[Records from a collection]
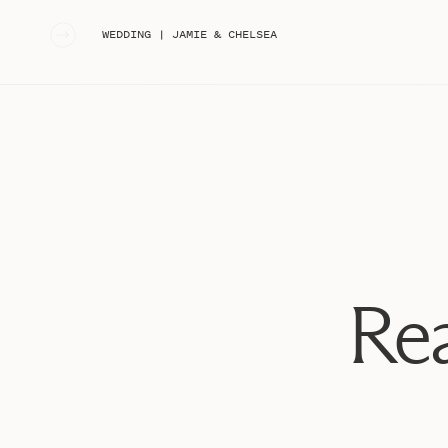
«
WEDDING | JAMIE & CHELSEA
Rea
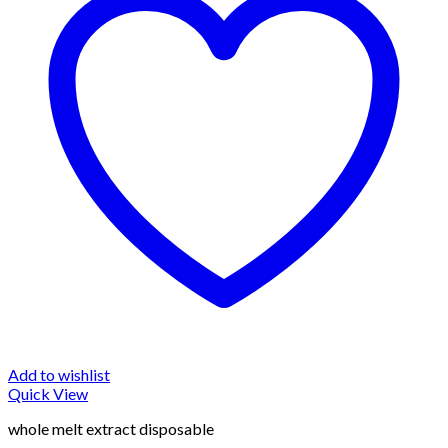
Add to wishlist
Quick View
whole melt extract disposable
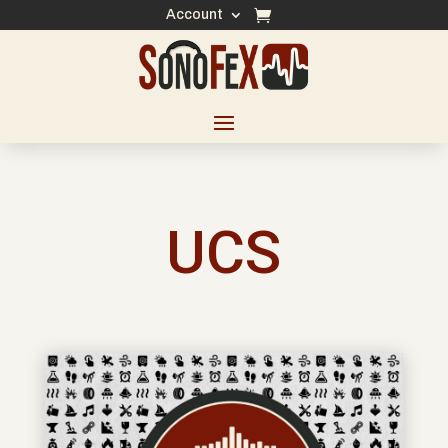
Account
UCS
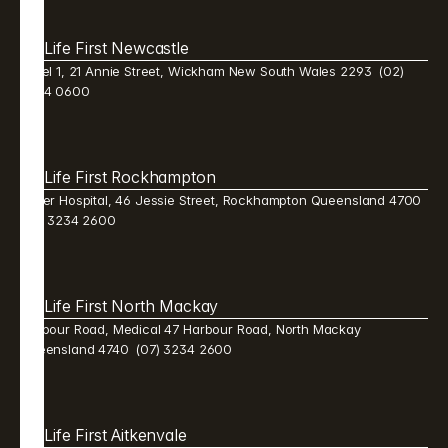
Life First Newcastle 
Level 1, 21 Annie Street, Wickham New South Wales 2293  (02) 
9384 0600 
Life First Rockhampton 
Mater Hospital, 46 Jessie Street, Rockhampton Queensland 4700  
(07) 3234 2600 
Life First North Mackay 
Harbour Road, Medical 47 Harbour Road, North Mackay 
Queensland 4740  (07) 3234 2600 
Life First Aitkenvale 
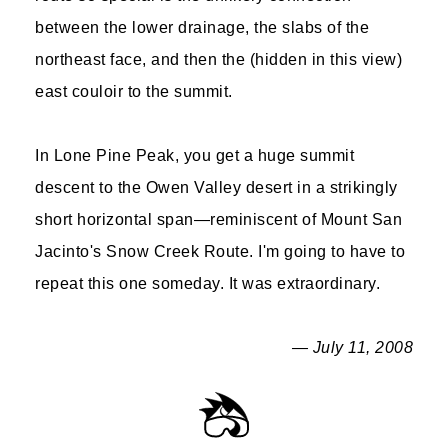
between the lower drainage, the slabs of the
northeast face, and then the (hidden in this view)
east couloir to the summit.
In Lone Pine Peak, you get a huge summit
descent to the Owen Valley desert in a strikingly
short horizontal span—reminiscent of Mount San
Jacinto's Snow Creek Route. I'm going to have to
repeat this one someday. It was extraordinary.
— July 11, 2008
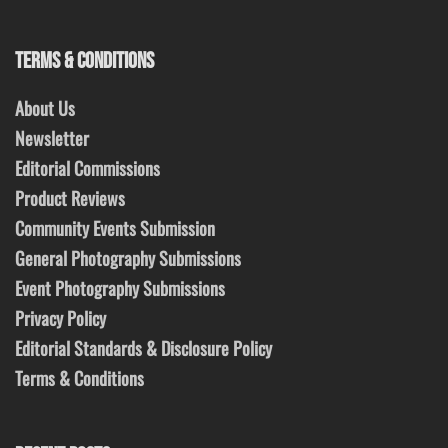
TERMS & CONDITIONS
About Us
Newsletter
Editorial Commissions
Product Reviews
Community Events Submission
General Photography Submissions
Event Photography Submissions
Privacy Policy
Editorial Standards & Disclosure Policy
Terms & Conditions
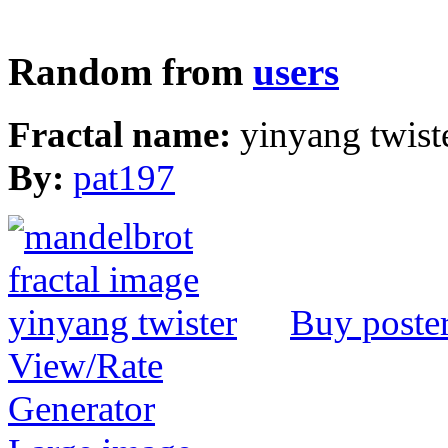
Random from
users
Fractal name:
yinyang twist
By:
pat197
Buy poste
View/Rate
Generator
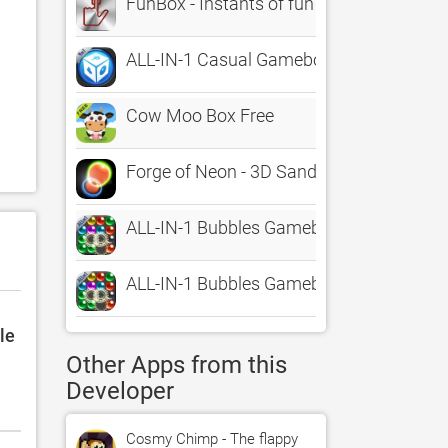
FunBox - Instants of fun
ALL-IN-1 Casual Gamebox HD
Cow Moo Box Free
Forge of Neon - 3D Sandbox Art
ALL-IN-1 Bubbles Gamebox
ALL-IN-1 Bubbles Gamebox HD
le
Other Apps from this
Developer
Cosmy Chimp - The flappy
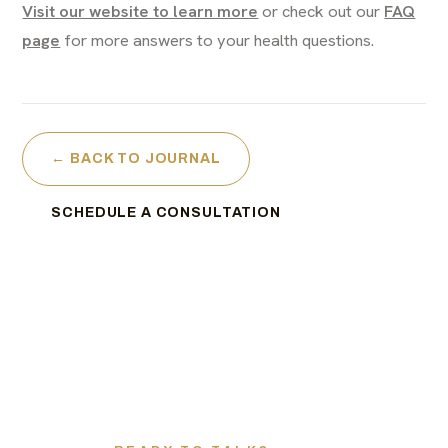
Visit our website to learn more
or check out our
FAQ
page
for more answers to your health questions.
← BACK TO JOURNAL
SCHEDULE A CONSULTATION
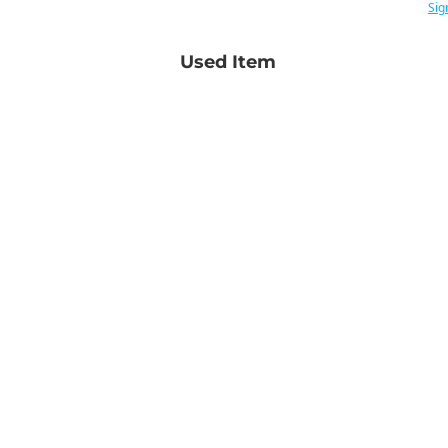
Sig
Used Item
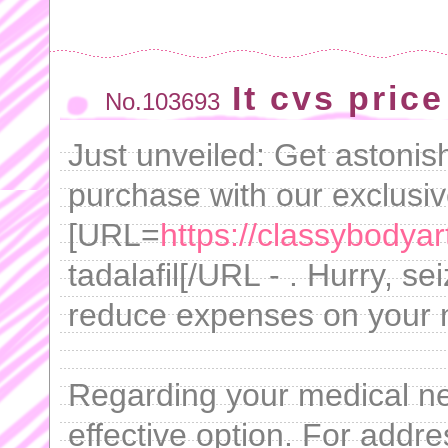
It cvs price
No.103693
Just unveiled: Get astonis
purchase with our exclusi
[URL=
https://classybodyar
tadalafil[/URL - . Hurry, se
reduce expenses on your 
Regarding your medical nee
effective option. For addre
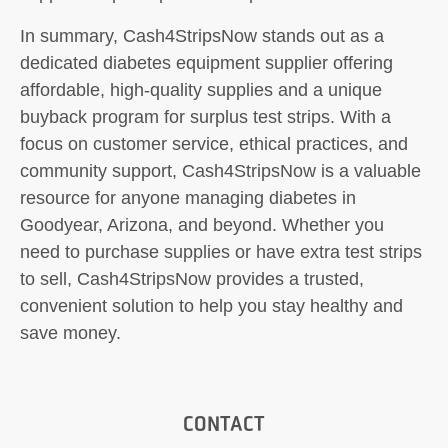
In summary, Cash4StripsNow stands out as a
dedicated diabetes equipment supplier offering
affordable, high-quality supplies and a unique
buyback program for surplus test strips. With a
focus on customer service, ethical practices, and
community support, Cash4StripsNow is a valuable
resource for anyone managing diabetes in
Goodyear, Arizona, and beyond. Whether you
need to purchase supplies or have extra test strips
to sell, Cash4StripsNow provides a trusted,
convenient solution to help you stay healthy and
save money.
CONTACT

## EXERCISE INSTRUCTIONS
Could you repeat the entries word for word, skipping the pictures they contain?

## EXPECTED ANSWER
«
WEDDING | JAMIE & CHELSEA
Rea
Add to wishlist
Quick View
whole melt extract disposable
Account
UCS
Life First Newcastle 
Level 1, 21 Annie Street, Wickham New South Wales 2293  (02) 
9384 0600 
Life First Rockhampton 
Mater Hospital, 46 Jessie Street, Rockhampton Queensland 4700  
(07) 3234 2600 
Life First North Mackay 
Harbour Road, Medical 47 Harbour Road, North Mackay 
Queensland 4740  (07) 3234 2600 
Life First Aitkenvale 
between the lower drainage, the slabs of the
northeast face, and then the (hidden in this view)
east couloir to the summit.
In Lone Pine Peak, you get a huge summit
descent to the Owen Valley desert in a strikingly
short horizontal span—reminiscent of Mount San
Jacinto's Snow Creek Route. I'm going to have to
repeat this one someday. It was extraordinary.
— July 11, 2008
TERMS & CONDITIONS
About Us
Newsletter
Editorial Commissions
Product Reviews
Community Events Submission
General Photography Submissions
Event Photography Submissions
Privacy Policy
Editorial Standards & Disclosure Policy
Terms & Conditions
Random from
users
Fractal name:
yinyang twist
By:
pat197
Buy poste
View/Rate
Generator
FunBox - Instants of fun
ALL-IN-1 Casual Gamebox HD
Cow Moo Box Free
Forge of Neon - 3D Sandbox Art
ALL-IN-1 Bubbles Gamebox
ALL-IN-1 Bubbles Gamebox HD
le
Other Apps from this
Developer
Cosmy Chimp - The flappy
Visit our website to learn more
or check out our
FAQ
page
for more answers to your health questions.
← BACK TO JOURNAL
SCHEDULE A CONSULTATION
Sig
Used Item
It cvs price
No.103693
Just unveiled: Get astonis
purchase with our exclusi
[URL=
https://classybodyar
tadalafil[/URL - . Hurry, se
reduce expenses on your 
Regarding your medical nee
effective option. For addre
In summary, Cash4StripsNow stands out as a
dedicated diabetes equipment supplier offering
affordable, high-quality supplies and a unique
buyback program for surplus test strips. With a
focus on customer service, ethical practices, and
community support, Cash4StripsNow is a valuable
resource for anyone managing diabetes in
Goodyear, Arizona, and beyond. Whether you
need to purchase supplies or have extra test strips
to sell, Cash4StripsNow provides a trusted,
convenient solution to help you stay healthy and
save money.
CONTACT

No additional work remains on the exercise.